First, let's finish filling in some information. If angle AED is 70, then angle BEC must also be 70. Since their sum is 140, the leftover degrees must add up to 220. Since angles AEB and DEC are equal, that means they are each 110 degrees. Angles EDC and ECD must also be equal, so they are both (180 - 110)/2 or 35 degrees. Since ADE and EDC are complimentary, angle ADE must be 55 degrees. Angle EAD is also 55 degrees. Now that we've finished that, we can begin solving for AE.

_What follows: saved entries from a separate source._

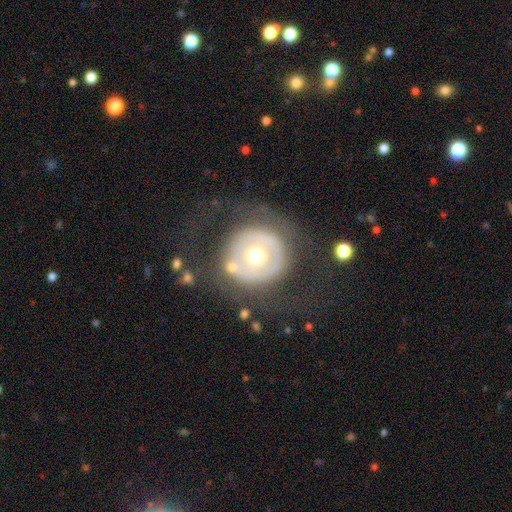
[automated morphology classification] Overall: featured or disk (56%; smooth 37%). Edge-on disk: no (96%). Bar: no (84%). Spiral arms: no (86%). Bulge size: moderate (66%). Merging: none (66%).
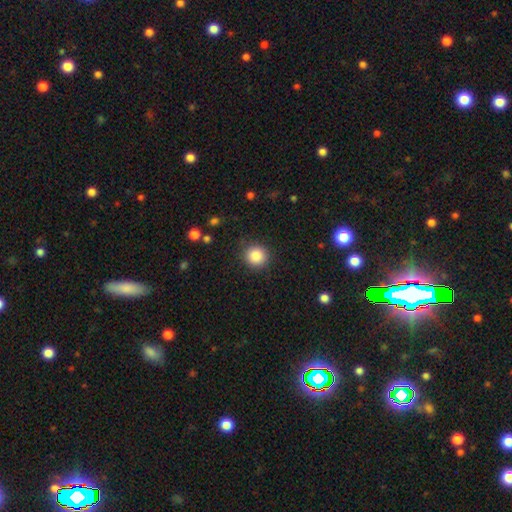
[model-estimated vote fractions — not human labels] A smooth galaxy with no disk features (87%) that is round (92%). Merging: none (88%).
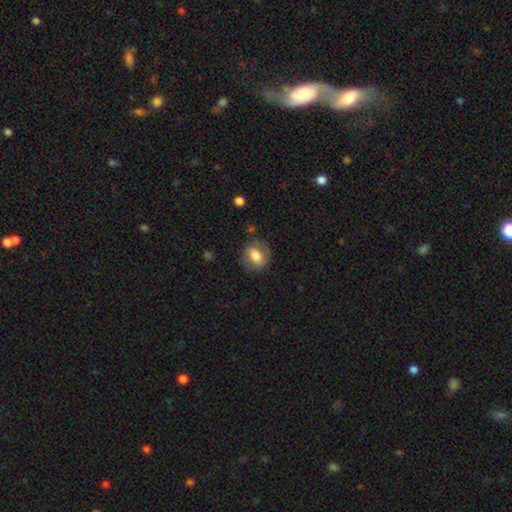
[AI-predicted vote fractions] A smooth galaxy with no disk features (69%) that is round (57%). Merging: none (76%).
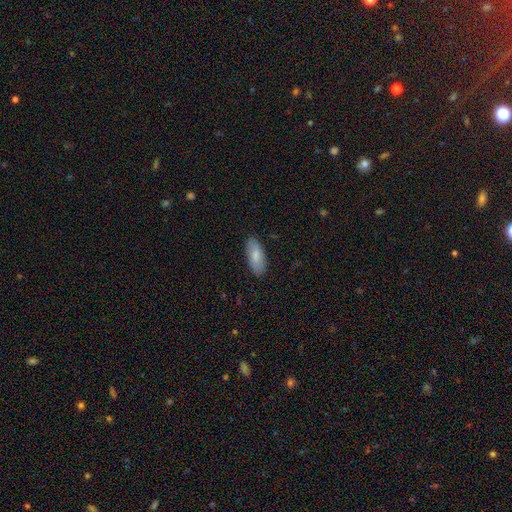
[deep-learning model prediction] Smooth or featured? Predicted: smooth (p=0.82). How rounded? Predicted: in between (p=0.83). Merging? Predicted: none (p=0.86).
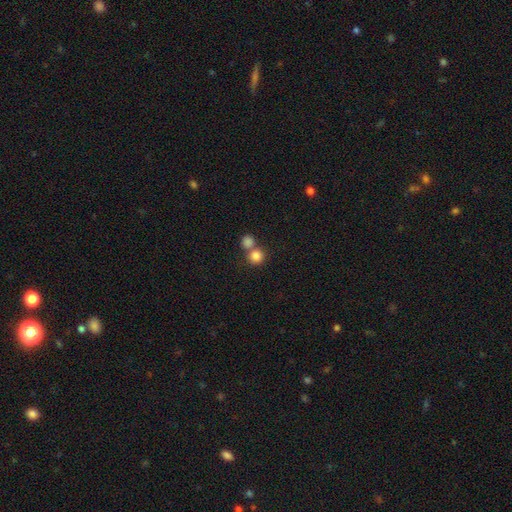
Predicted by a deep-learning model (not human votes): smooth-or-featured: smooth: 83% | star or artifact: 11% | featured or disk: 6%
  how-rounded: round: 91% | in between: 8% | cigar-shaped: 1%
  merging: none: 52% | merger: 39% | minor disturbance: 6% | major disturbance: 3%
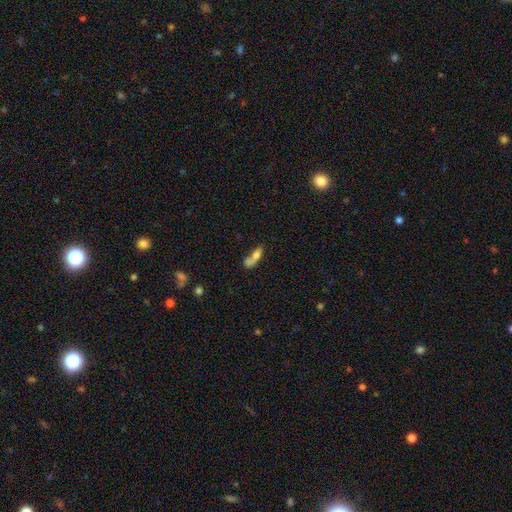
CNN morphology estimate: Smooth or featured? smooth (66%)
How rounded? in between (58%)
Merging? merger (48%)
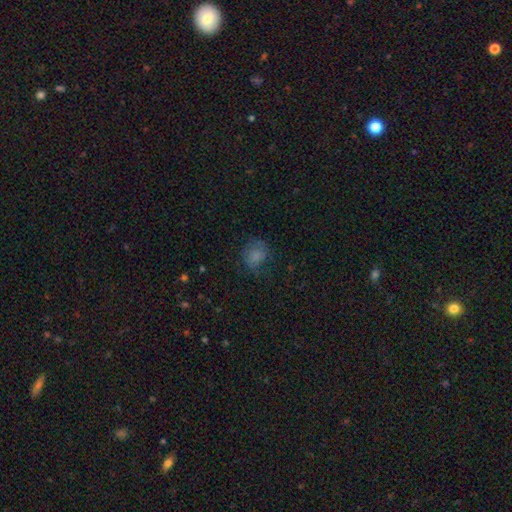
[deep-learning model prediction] smooth_or_featured: smooth (p=0.76) [alt: star or artifact p=0.13]
how_rounded: round (p=0.69) [alt: in between p=0.30]
merging: none (p=0.62) [alt: minor disturbance p=0.24]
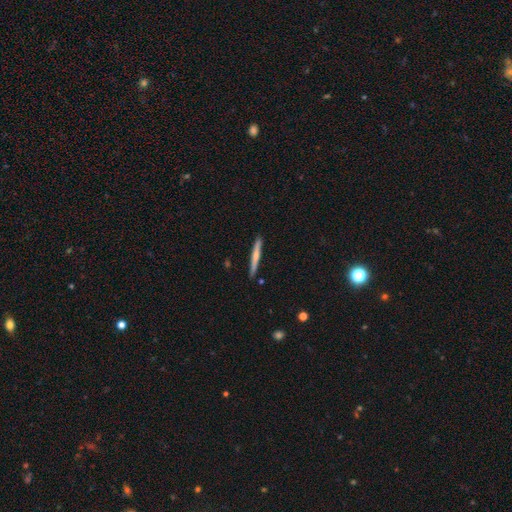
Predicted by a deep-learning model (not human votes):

Seperate this into two triangles, bisected by line segment AC. The angles for this triangle are EAD (55 degrees), DCE (35 degrees), and ADC (90 degrees). If DC is 15, we can solve for AC by taking the 15/cos(35). AE is one half of that, so it must be B.
14. We already determined this was D.
15. We already determined this was C.
16. This one must be 90 degrees.
In question 13, the diagonals of a rectangle bisect each other, so it's pretty obvious what AE is.
In question 14, the angles at the corners measure 90 degrees. So the adjacent angle to 55 degrees must be 35 degrees. The supplementary angle to 70 degrees is 110 degrees, so you have a triangle with angles 35, 110 and you can figure out the third. (gotta total 180, you know)''
In question 15, triangle AED is isosceles with a vertex angle of 70 degrees. That leaves 110 degrees to be divided equally among the base angles.
In question 16, a rectangle has 4 right angles.